**THE TASK:**
Give back the lines below word for word, leaving out the pictures.

-------------------------

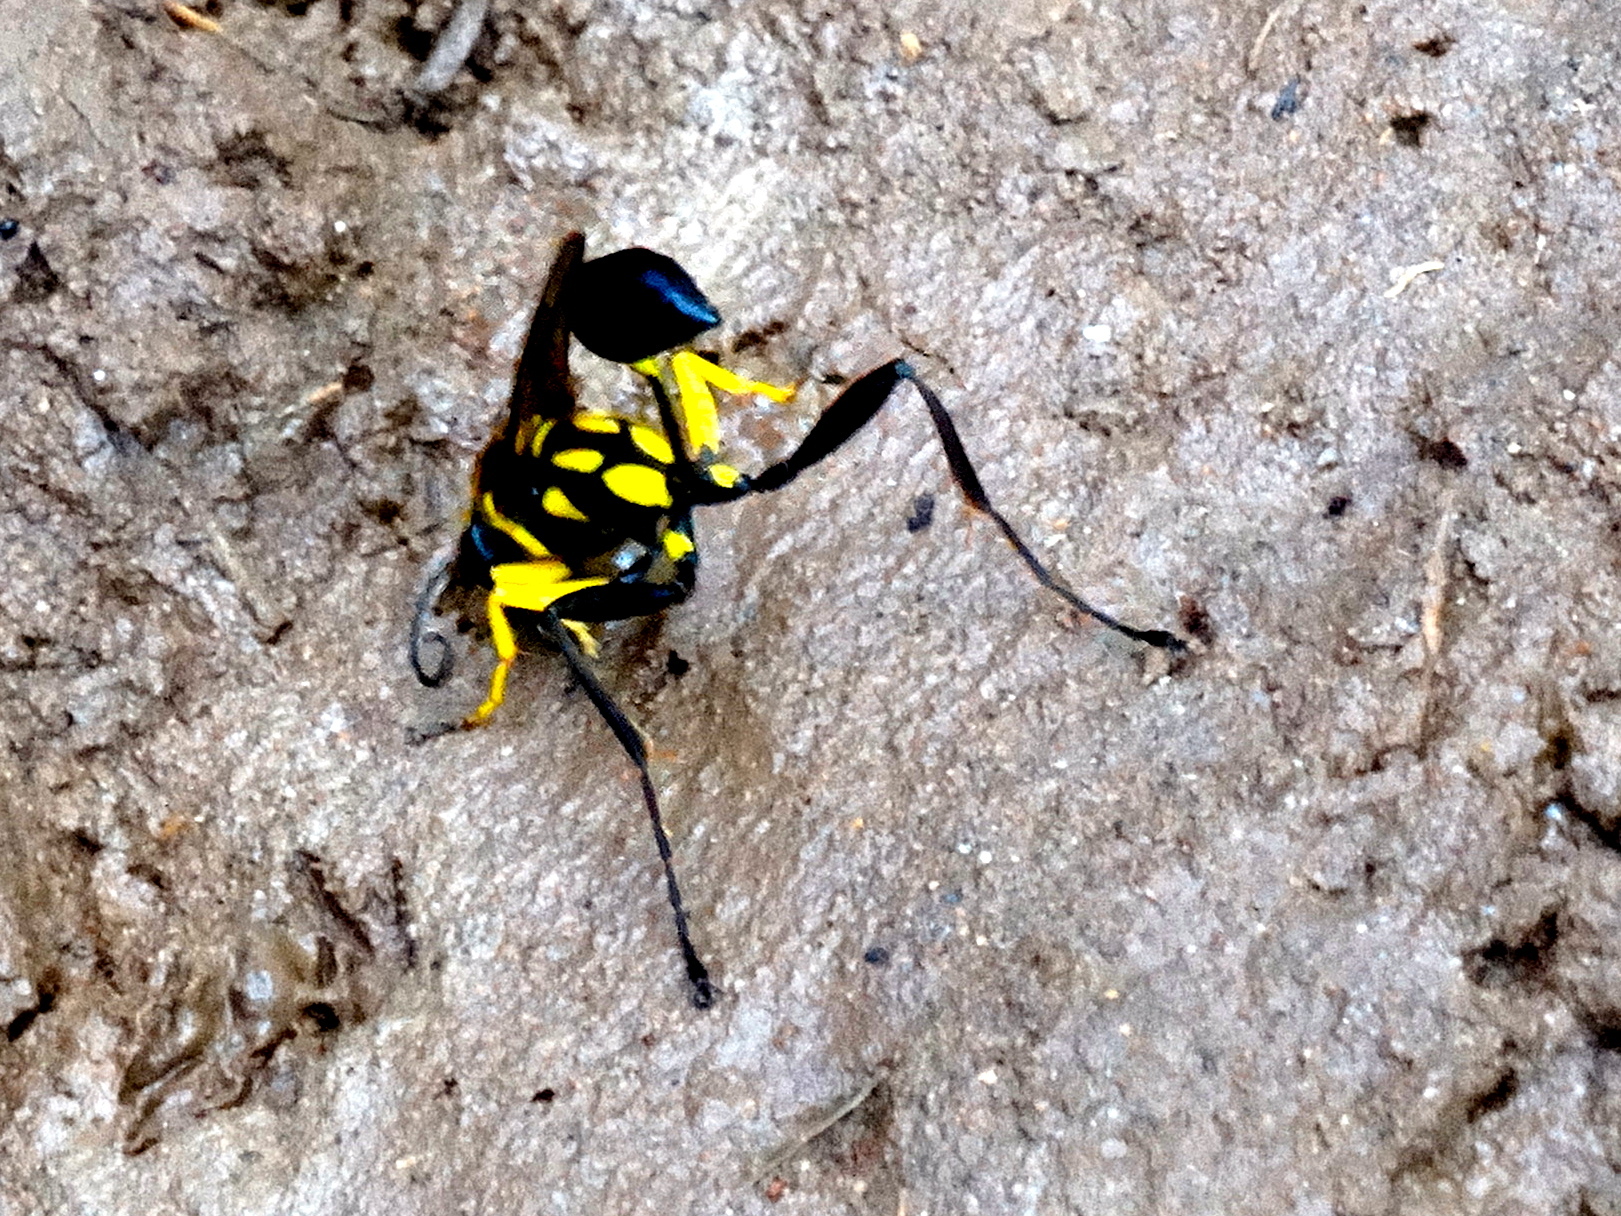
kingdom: Animalia
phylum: Arthropoda
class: Insecta
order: Hymenoptera
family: Sphecidae
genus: Sceliphron
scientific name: Sceliphron fistularium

-------------------------

**SOLVED PROBLEM:**
kingdom: Animalia
phylum: Arthropoda
class: Insecta
order: Hymenoptera
family: Sphecidae
genus: Sceliphron
scientific name: Sceliphron fistularium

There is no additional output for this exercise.